Considering every line below, count those with the word "Fallkniven" and give only the result.

● **Transcribed page contents**

--------------------

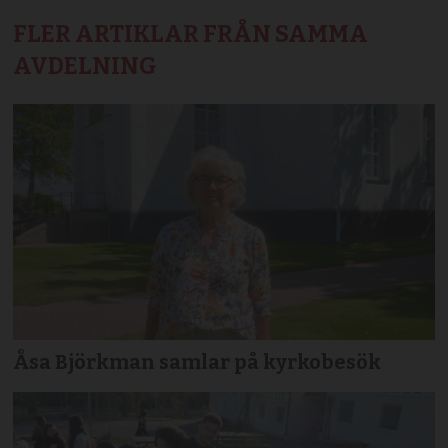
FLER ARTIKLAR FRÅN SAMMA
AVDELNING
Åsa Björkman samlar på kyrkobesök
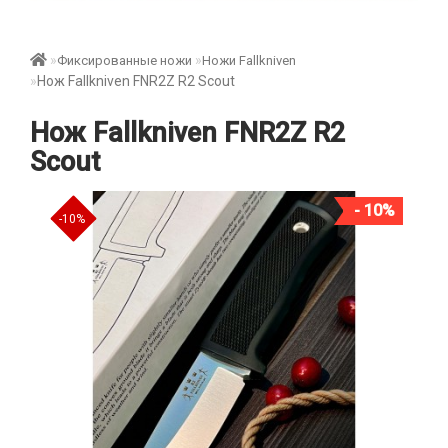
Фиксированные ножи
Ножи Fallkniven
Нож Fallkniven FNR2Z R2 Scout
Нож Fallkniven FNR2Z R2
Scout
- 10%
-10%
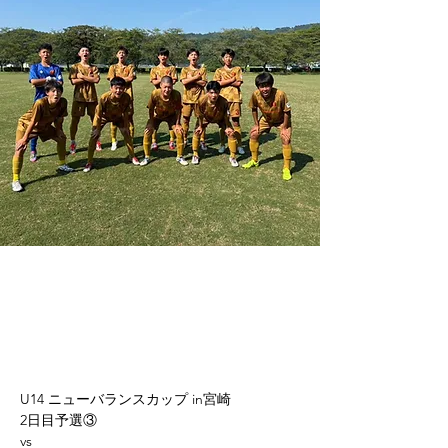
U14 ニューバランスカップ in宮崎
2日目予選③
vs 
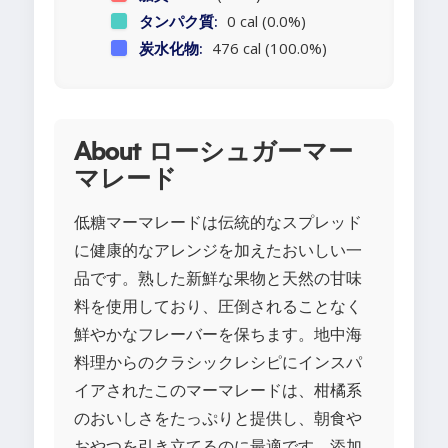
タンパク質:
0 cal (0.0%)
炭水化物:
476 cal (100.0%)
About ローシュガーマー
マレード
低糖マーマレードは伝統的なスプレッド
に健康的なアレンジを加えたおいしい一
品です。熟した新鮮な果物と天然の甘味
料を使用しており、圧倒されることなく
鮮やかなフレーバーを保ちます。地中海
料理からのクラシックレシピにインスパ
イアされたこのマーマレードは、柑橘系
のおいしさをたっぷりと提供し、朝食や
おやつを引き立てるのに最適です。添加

--------------------

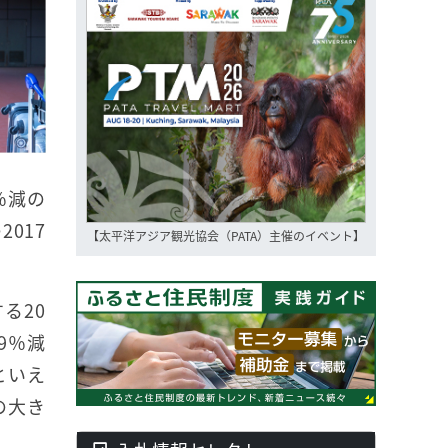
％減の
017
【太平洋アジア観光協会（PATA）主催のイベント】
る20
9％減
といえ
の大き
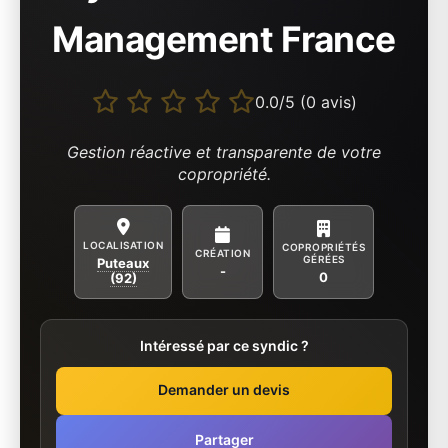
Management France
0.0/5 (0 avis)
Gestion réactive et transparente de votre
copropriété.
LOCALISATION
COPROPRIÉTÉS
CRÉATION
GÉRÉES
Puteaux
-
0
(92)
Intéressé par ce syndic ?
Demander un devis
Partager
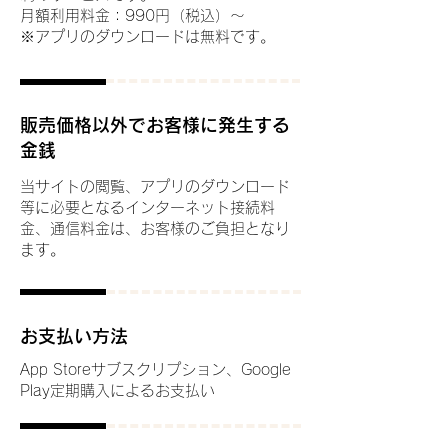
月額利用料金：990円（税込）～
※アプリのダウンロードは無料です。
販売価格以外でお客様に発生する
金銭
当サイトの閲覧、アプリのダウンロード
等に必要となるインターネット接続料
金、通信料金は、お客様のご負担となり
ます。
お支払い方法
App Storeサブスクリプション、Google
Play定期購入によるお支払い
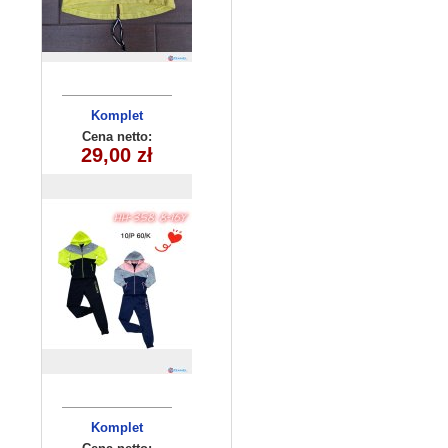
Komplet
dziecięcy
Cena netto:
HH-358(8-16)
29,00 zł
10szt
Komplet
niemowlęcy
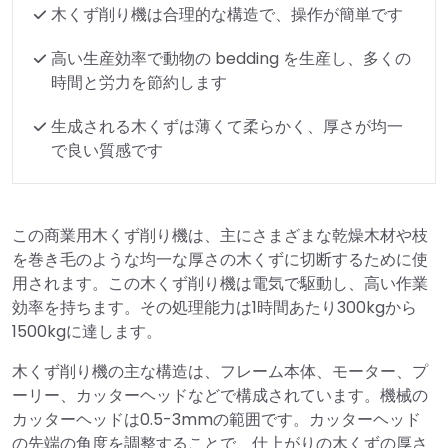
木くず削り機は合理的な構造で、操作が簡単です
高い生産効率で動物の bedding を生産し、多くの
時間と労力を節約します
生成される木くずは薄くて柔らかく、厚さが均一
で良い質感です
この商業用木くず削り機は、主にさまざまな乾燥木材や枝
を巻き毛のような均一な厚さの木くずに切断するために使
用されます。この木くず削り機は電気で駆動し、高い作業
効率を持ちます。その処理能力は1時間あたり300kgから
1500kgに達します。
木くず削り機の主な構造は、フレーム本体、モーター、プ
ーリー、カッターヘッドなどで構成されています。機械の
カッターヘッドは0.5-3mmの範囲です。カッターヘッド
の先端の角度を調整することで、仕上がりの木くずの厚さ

--------------------

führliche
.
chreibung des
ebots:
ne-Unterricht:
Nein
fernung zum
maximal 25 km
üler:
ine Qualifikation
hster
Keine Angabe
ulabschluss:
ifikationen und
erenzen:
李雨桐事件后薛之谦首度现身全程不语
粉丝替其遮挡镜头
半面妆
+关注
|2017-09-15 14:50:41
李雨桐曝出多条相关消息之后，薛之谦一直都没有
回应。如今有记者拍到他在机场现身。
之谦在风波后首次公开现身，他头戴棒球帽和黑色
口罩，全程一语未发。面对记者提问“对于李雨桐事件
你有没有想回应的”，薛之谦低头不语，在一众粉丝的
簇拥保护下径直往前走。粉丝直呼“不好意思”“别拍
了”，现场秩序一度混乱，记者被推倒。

--------------------

● **Your solution**
3